__Work request__. The answer is to be an exact copy of the lines below running from the line with "#816f60; stroke-width: 12" down to the line with "middle; stroke-width: 4.5;", both ends included, and nothing more.

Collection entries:
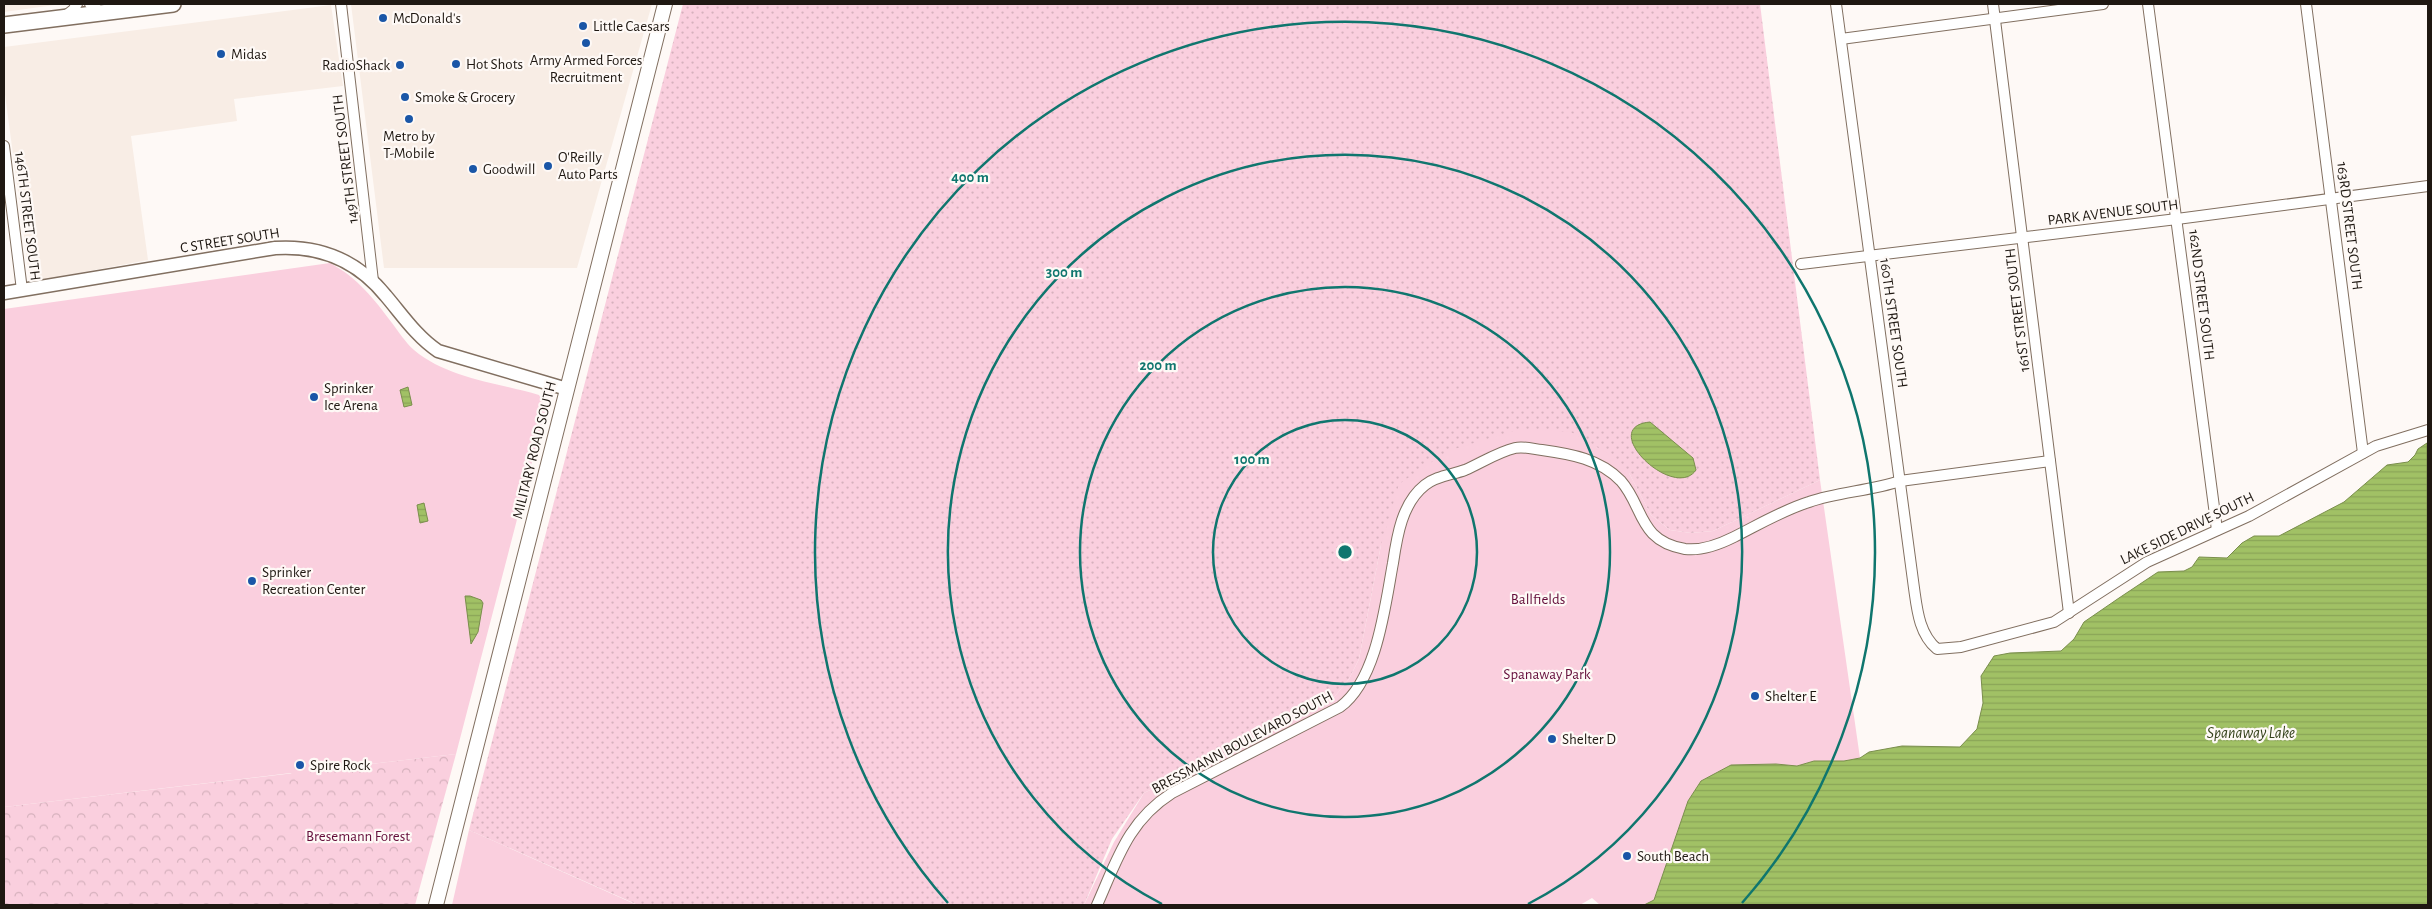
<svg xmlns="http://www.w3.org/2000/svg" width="2432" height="909" font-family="'Alegreya Sans',sans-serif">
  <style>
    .built { fill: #f8ede5 }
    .grass { fill: url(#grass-dots) }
    .forest { fill: url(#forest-crowns) }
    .park { fill: #facfde }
    .water { fill: url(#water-rules); stroke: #7a8e4c }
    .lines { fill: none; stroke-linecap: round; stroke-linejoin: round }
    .minor-casing { stroke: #816f60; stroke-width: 12 }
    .tertiary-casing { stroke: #816f60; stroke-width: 15 }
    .secondary-casing { stroke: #816f60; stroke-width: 16 }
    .primary-casing { stroke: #816f60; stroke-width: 18 }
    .minor { stroke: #fff; stroke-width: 10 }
    .tertiary { stroke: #fff; stroke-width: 12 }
    .secondary { stroke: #fff; stroke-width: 14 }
    .primary { stroke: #fff; stroke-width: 15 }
    .ring { fill: none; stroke: #0f766e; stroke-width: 2.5 }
    .poi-dot { fill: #1a56a7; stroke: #fef9f6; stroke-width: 2 }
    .labels { text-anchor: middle; stroke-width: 4.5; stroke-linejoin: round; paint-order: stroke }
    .poi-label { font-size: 15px; fill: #1f1812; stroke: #fef9f6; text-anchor: start }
    .street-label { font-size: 15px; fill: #1f1812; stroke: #fef9f6 }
    .park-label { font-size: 15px; fill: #640e3b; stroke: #fef9f6 }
    .water-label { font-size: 16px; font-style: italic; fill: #35431c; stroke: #fef9f6 }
    .centre { fill: #0f766e; stroke: #fef9f6; stroke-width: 2.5 }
    .ring-label { font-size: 15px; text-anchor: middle; font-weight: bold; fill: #0f766e; stroke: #fef9f6; stroke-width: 4.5; stroke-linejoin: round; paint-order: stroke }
  </style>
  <defs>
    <pattern id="grass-dots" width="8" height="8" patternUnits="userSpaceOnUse" patternTransform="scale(1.25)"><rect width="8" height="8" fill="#facfde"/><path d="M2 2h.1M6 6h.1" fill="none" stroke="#d6b1bd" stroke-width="1.8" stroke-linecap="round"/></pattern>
    <pattern id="forest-crowns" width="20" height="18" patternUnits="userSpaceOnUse" patternTransform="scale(1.25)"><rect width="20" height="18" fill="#facfde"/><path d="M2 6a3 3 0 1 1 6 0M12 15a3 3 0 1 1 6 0" fill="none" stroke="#d6b1bd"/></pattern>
    <pattern id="water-rules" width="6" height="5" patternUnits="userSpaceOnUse" patternTransform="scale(1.25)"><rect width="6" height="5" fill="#a1c165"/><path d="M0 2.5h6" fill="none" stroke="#8aa557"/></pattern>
  </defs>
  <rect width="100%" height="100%" fill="#fef9f6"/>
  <g class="built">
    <polygon points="4,4 62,4 4,12"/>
    <polygon points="351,4 652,4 577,268 384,268"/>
    <polygon points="331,5 343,86 234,99 237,121 131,136 148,260 30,282 4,87 4,47"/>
  </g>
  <polygon class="grass" points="683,4 1760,4 1820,480 1713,531 1691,533 1670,530 1651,515 1629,473 1381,545 1359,659 1349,679 1331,701 1144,793 1112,839 1084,905 638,905 469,830"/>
  <polygon class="forest" points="456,754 415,905 4,905 4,807"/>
  <g class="park">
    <path d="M330,263c28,15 44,36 62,60 7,9 13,19 22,27 33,28 84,33 125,45l7,13 -90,346 -145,17 -5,9 -10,1 -5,-8 -287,34v-498z"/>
    <polygon points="1520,429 1571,432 1607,453 1629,473 1651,515 1670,530 1691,533 1713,531 1820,480 1860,758 1844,761 1814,761 1797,766 1776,764 1731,765 1701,781 1688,801 1654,900 1644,905 1600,905 1592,898 1580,905 1084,905 1114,842 1144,793 1331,701 1349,679 1359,659 1381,545 1399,484 1448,451"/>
    <polygon points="469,830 637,905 452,905"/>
  </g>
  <g class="water">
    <polygon points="408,387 412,405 404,407 400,390"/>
    <path d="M1650,422l43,36 3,12c-22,32 -100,-43 -46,-48z"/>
    <polygon points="2427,443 2428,905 1644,905 1654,900 1688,801 1701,781 1731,765 1776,764 1797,766 1814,761 1844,761 1860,758 1869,752 1902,746 1960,747 1977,729 1983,703 1981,676 1994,656 2010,653 2061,651 2074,639 2084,622 2119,598 2158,572 2184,571 2192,567 2199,557 2227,558 2242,543 2254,536 2279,536 2344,502 2387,465 2408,462 2415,455 2418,449"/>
    <polygon points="424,503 428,521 420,523 417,505"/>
    <polygon points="465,596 470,596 481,600 483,603 478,632 471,644"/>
  </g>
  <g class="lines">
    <defs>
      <g id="minor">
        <polyline points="90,4 102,13"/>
        <polyline points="341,4 373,281"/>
        <path d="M1836,4l78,584c3,21 5,46 23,61l24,-2 93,-25 93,-60 102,-46 127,-70 52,-16"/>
        <polyline points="1993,4 2069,613"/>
        <polyline points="2148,4 2217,530"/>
        <polyline points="2306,4 2363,453"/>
        <polyline points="64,17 73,10 77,4"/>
        <polyline points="1841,39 2103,4"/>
        <polyline points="4,146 22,290"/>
        <polyline points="1801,264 2177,219 2428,186"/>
        <path d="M1097,905c20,-45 31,-84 75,-112l168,-86c37,-27 45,-101 53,-144 4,-27 9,-60 32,-78 11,-9 26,-10 40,-15 16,-7 33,-18 50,-22 9,-2 18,1 27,2 29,4 58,9 79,31 23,26 17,60 64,68 16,2 35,-5 49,-12 24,-12 49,-27 75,-35 29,-10 61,-11 91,-21l150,-20"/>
      </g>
      <path id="tertiary" d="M4,293l271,-45c45,-3 82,12 111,48 17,20 31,41 52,55l129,38"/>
      <polyline id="secondary" points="436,905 665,4"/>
      <polyline id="primary" points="4,25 173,4"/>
    </defs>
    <use href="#minor" class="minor-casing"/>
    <use href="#tertiary" class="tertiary-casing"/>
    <use href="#secondary" class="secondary-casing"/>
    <use href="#primary" class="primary-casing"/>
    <use href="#minor" class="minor"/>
    <use href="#tertiary" class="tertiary"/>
    <use href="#secondary" class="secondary"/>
    <use href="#primary" class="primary"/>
  </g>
  <g class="ring">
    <circle cx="1345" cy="552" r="132"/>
    <circle cx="1345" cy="552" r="265"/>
    <path d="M1162 904A397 397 0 1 1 1528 904"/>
    <path d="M948 903A530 530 0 1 1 1742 903"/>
  </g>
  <g class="poi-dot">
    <circle cx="383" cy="18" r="5"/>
    <circle cx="583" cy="26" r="5"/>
    <circle cx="586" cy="43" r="5"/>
    <circle cx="221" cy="54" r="5"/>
    <circle cx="456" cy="64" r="5"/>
    <circle cx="400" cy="65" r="5"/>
    <circle cx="405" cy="97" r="5"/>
    <circle cx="409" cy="119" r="5"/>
    <circle cx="548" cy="166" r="5"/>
    <circle cx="473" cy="169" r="5"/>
    <circle cx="314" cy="397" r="5"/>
    <circle cx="252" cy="581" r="5"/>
    <circle cx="1755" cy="696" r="5"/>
    <circle cx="1552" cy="739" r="5"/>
    <circle cx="300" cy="765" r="5"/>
    <circle cx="1627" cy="856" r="5"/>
  </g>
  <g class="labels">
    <g class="poi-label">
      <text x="393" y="23">McDonald's</text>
      <text x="593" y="31">Little Caesars</text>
      <text x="231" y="59">Midas</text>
      <text x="586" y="65" text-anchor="middle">Army Armed Forces<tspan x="586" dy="17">Recruitment</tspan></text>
      <text x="466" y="69">Hot Shots</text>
      <text x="390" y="70" text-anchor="end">RadioShack</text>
      <text x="415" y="102">Smoke &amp; Grocery</text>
      <text x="409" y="141" text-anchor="middle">Metro by<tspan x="409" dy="17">T-Mobile</tspan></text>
      <text x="558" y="162">O'Reilly<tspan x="558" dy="17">Auto Parts</tspan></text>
      <text x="483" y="174">Goodwill</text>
      <text x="324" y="393">Sprinker<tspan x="324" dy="17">Ice Arena</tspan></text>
      <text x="262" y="577">Sprinker<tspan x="262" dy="17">Recreation Center</tspan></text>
      <text x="1765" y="701">Shelter E</text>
      <text x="1562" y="744">Shelter D</text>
      <text x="310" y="770">Spire Rock</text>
      <text x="1637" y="861">South Beach</text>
    </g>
    <g class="street-label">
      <text transform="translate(345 159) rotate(-97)" y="5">149TH STREET SOUTH</text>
      <text transform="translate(2113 212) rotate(-7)" y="5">PARK AVENUE SOUTH</text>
      <text transform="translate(28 216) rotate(83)" y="5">146TH STREET SOUTH</text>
      <text transform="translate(2350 226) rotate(83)" y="5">163RD STREET SOUTH</text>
      <text transform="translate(230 240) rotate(-9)" y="5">C STREET SOUTH</text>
      <text transform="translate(2202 295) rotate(83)" y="5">162ND STREET SOUTH</text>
      <text transform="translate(2017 310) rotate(-97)" y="5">161ST STREET SOUTH</text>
      <text transform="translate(1894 323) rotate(82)" y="5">160TH STREET SOUTH</text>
      <text transform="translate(534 450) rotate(-76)" y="5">MILITARY ROAD SOUTH</text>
      <text transform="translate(2187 528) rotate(-26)" y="5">LAKE SIDE DRIVE SOUTH</text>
      <text transform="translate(1242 742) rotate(-28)" y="5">BRESSMANN BOULEVARD SOUTH</text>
    </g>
    <g class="park-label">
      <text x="1538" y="604">Ballfields</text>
      <text x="1547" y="679">Spanaway Park</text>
      <text x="358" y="841">Bresemann Forest</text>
    </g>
    <g class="water-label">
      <text x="2251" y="738">Spanaway Lake</text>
    </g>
  </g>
  <circle cx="1345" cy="552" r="8" class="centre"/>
  <g class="ring-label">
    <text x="970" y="182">400 m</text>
    <text x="1064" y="277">300 m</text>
    <text x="1158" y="370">200 m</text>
    <text x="1252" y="464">100 m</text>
  </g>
  <rect width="2432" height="909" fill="none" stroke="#1f1812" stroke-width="10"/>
</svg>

__Response area__.
    .minor-casing { stroke: #816f60; stroke-width: 12 }
    .tertiary-casing { stroke: #816f60; stroke-width: 15 }
    .secondary-casing { stroke: #816f60; stroke-width: 16 }
    .primary-casing { stroke: #816f60; stroke-width: 18 }
    .minor { stroke: #fff; stroke-width: 10 }
    .tertiary { stroke: #fff; stroke-width: 12 }
    .secondary { stroke: #fff; stroke-width: 14 }
    .primary { stroke: #fff; stroke-width: 15 }
    .ring { fill: none; stroke: #0f766e; stroke-width: 2.5 }
    .poi-dot { fill: #1a56a7; stroke: #fef9f6; stroke-width: 2 }
    .labels { text-anchor: middle; stroke-width: 4.5; stroke-linejoin: round; paint-order: stroke }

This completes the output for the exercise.